[Text — start]

The British troop presence in Boston, aggravated by protest activities such as Adams' formation of the Non-Importation Association, led to the Boston Massacre (a term coined by Adams) two years later. After the incident Adams chaired a town meeting which formed a petition, presented to acting governor Thomas Hutchinson, demanding the removal of two British regiments from Boston proper. Hutchinson at first claimed no responsibility for the matter, owing to his temporary status as governor, but stated he would be willing to move one regiment; the meeting was reconvened and Adams successfully urged the crowd of more than five thousand present to stand firm on the terms: "Both regiments or none!" Fearing open warfare, Hutchinson had both regiments removed to Castle William, an old fort on an island in Boston Harbor. These regiments would thereafter be known in the British Parliament as "The Sam Adams Regiments."

In 1772, after a British declaration that judges should be paid by the crown rather than by the colonial legislatures, a demand from the people of Boston for a special session of the legislature to reconsider this matter was refused by Hutchinson. It was at this point Adams devised a system of Committees of Correspondence which was a committee that recorded the British activities, where the towns of Massachusetts would consult with each other concerning political matters via messages. Such a scheme was still technically legal under British law, but led to a de facto colonial legislative body. This system was adopted by each of the Thirteen Colonies, creating the Continental Congress.

Boston Tea Party

An illustration of Adams from an 1899 history book

Adams is best remembered for helping organize the Boston Tea Party of December 16, 1773, in response to the Tea Act—a tax law passed in London that allowed the British East India Company to land tea free from the tax that had been imposed on it earlier. The angry reaction from all the colonies was to expedite the opening of a Continental Congress, and when the Massachusetts legislature met in Salem on June 17, 1774, Adams locked the doors and made a motion for the formation of a colonial delegation to attend the Congress. A loyalist member, faking illness, was excused from the assembly and immediately went to the governor, who issued a writ for the legislature's dissolution; however, when the legislator returned to find a locked door, he could do nothing.

[Text — finish]

Things to do:
**a)** Reproduce the part of the Adams text starting with "Adams is best" and going on through "could do nothing.".
**b)** Condense the paragraph of the Adams text that begins "In 1772, after a British declaration" into a short bulleted list that keeps its main facts.

[Data for analysis — start]

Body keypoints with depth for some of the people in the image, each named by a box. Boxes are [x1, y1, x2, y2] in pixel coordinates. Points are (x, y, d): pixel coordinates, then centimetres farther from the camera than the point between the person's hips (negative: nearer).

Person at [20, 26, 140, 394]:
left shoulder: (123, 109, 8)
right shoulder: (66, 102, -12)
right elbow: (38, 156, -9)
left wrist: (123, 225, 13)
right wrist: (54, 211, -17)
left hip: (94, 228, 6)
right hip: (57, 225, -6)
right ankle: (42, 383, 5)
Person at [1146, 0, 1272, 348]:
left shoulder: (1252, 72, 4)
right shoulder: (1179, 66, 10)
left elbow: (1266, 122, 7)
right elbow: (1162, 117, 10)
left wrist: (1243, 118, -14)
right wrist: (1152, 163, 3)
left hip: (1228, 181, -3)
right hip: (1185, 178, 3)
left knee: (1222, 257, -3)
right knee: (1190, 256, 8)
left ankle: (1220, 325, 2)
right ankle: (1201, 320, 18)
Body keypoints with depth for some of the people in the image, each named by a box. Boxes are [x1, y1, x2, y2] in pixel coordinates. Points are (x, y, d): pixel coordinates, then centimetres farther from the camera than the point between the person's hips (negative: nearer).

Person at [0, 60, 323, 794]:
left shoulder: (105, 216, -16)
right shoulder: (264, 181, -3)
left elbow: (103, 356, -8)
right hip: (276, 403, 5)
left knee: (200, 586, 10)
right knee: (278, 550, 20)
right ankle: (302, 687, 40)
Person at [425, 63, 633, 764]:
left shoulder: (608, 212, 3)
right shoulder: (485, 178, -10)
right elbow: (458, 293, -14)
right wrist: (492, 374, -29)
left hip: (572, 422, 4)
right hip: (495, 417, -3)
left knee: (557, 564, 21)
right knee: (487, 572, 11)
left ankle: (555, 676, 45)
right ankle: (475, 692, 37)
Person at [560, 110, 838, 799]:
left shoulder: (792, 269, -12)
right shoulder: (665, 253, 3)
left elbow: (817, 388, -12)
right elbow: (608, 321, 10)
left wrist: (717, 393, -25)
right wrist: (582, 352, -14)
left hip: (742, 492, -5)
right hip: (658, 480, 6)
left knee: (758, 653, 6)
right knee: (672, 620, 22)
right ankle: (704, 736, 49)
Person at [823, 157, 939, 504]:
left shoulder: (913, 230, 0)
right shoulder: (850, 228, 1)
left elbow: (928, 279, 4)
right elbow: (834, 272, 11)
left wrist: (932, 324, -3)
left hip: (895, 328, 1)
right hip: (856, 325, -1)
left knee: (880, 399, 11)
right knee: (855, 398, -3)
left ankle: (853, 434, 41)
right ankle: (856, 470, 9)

[Data for analysis — finish]

Solutions below:
**a)**
Adams is best remembered for helping organize the Boston Tea Party of December 16, 1773, in response to the Tea Act—a tax law passed in London that allowed the British East India Company to land tea free from the tax that had been imposed on it earlier. The angry reaction from all the colonies was to expedite the opening of a Continental Congress, and when the Massachusetts legislature met in Salem on June 17, 1774, Adams locked the doors and made a motion for the formation of a colonial delegation to attend the Congress. A loyalist member, faking illness, was excused from the assembly and immediately went to the governor, who issued a writ for the legislature's dissolution; however, when the legislator returned to find a locked door, he could do nothing.

**b)**
- In 1772, Britain declared that judges should be paid by the crown rather than by the colonial legislatures.
- Hutchinson refused Boston's demand for a special legislative session to reconsider the matter.
- Adams then devised the Committees of Correspondence, which recorded British activities and let Massachusetts towns consult one another on political matters through messages.
- The scheme was still technically legal under British law but led to a de facto colonial legislative body.
- Each of the Thirteen Colonies adopted the system, creating the Continental Congress.